What needs to be done:
Please answer these questions from the text on composers who served in World War I:
(a) In which army was Berg a conscripted soldier, and from what year?
(b) To whom is each movement of Ravel's Le Tombeau de Couperin dedicated?
(c) Where was Holst deployed in 1918?
(Provided text begins)
Music allows us to transcend time. Music can paint a picture of how life once was and still is in times of war. Some pieces reflect the social aspect of wartime like music played in pubs or at dances, or music soldiers listened to in the trenches to remind them of home. Other pieces were written to inspire bravery and valour in men and women fighting for their country. While times have changed since the World Wars, music helps us decipher some essence of what it meant to fight for freedom within our country, military and families.
Many artists were among the brave individuals who fought at the front lines, including classical composers. Here are five WWI soldiers who were also composers that channeled their experiences through music.
A composer who was already writing an opera about a traumatized soldier, Wozzeck, Berg experienced the topic of his opera first hand when he became a conscripted solider in the Austro-Hungarian army in 1915. When Berg returned from the war to complete his work, he used a lot of his personal experience from the front to develop his character.
He didn’t weight enough to meet the requirements of the French army, but that didn’t stop Ravel from enlisting. He joined the medical team and became a truck driver who delivered supplies to the French lines in Verdun. Each movement of his piece, Le Tombeau de Couperin, is dedicated to his friends who died in the war.
Originally dubbed “unfit for active service,” Holst taught and composed music as he watched his loved ones, including his wife, sent to war. Specifically, he worked on his masterpiece The Planets using the first movement Mars, Bringer of War to illustrate what he thought were the horrors of war. Finally recruited by the YMCA to become a music organizer for the British soldiers, he was deployed to Greece in 1918.
This violinist and composer fought with the Austrian army’s Fourth Battalion during the start of WWI. He used his musical abilities in a rather beneficial and unorthodox way – he was able to detect the type and trajectory of missiles while they were still in mid-air. Kreisler only saw four weeks of action however, as he was injured by Russian forces and subsequently sent home at the end of 1914. Despite his injuries, he was able to continue playing his violin.
Ralph Vaughan Williams –
Another composer whose work was interrupted by a call to duty, Vaughan Williams enlisted in the British army in 1914. Vaughan Williams was inspired to join British forces after witnessing troops being deployed to France and seeing naval exercises taking place in his hometown. His masterpiece, The Lark Ascending, was finished after his return from the war.
(Provided text ends)
(Supplied material begins)
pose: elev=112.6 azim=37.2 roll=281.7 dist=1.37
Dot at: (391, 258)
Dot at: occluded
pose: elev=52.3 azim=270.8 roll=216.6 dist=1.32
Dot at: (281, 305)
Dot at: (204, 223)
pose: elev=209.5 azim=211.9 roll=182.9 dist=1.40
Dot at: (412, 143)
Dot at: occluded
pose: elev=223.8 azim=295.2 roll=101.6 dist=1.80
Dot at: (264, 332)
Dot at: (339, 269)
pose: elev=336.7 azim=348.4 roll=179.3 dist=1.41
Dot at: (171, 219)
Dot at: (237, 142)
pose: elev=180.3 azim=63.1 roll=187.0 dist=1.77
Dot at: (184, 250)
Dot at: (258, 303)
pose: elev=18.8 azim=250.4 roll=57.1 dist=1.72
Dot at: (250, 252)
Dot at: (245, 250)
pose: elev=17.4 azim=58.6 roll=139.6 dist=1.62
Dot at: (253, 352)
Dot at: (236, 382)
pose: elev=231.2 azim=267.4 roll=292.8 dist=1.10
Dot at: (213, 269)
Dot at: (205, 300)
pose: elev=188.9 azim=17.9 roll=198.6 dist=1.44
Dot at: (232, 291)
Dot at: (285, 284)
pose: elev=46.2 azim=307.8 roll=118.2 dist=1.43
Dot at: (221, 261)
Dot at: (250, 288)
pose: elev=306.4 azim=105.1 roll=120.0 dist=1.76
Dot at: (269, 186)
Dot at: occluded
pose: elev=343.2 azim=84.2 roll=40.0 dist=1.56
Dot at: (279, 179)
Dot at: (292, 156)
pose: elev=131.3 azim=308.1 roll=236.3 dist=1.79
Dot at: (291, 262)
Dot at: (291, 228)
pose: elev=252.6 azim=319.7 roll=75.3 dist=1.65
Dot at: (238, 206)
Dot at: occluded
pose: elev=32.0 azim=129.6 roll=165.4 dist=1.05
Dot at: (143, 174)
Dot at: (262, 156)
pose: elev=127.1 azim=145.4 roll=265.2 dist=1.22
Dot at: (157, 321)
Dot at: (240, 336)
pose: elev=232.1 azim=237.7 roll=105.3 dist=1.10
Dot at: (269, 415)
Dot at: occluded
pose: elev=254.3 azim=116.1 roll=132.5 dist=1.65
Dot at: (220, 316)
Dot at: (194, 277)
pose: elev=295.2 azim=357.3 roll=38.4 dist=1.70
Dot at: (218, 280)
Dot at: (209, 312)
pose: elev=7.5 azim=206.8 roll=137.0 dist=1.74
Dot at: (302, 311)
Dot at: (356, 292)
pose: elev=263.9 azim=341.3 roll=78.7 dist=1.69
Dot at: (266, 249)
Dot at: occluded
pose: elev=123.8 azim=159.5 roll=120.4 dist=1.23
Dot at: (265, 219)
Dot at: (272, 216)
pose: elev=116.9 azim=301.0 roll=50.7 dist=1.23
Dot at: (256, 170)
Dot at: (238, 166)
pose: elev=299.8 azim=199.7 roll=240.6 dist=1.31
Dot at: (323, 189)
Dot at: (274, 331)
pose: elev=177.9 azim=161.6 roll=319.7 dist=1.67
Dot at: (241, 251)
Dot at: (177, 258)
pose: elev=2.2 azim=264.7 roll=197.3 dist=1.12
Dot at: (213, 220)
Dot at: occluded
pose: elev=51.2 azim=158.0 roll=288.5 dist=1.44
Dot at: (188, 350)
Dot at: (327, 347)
(Supplied material ends)
Reply:
(a) The Austro-Hungarian army, from 1915.
(b) To his friends who died in the war.
(c) Greece.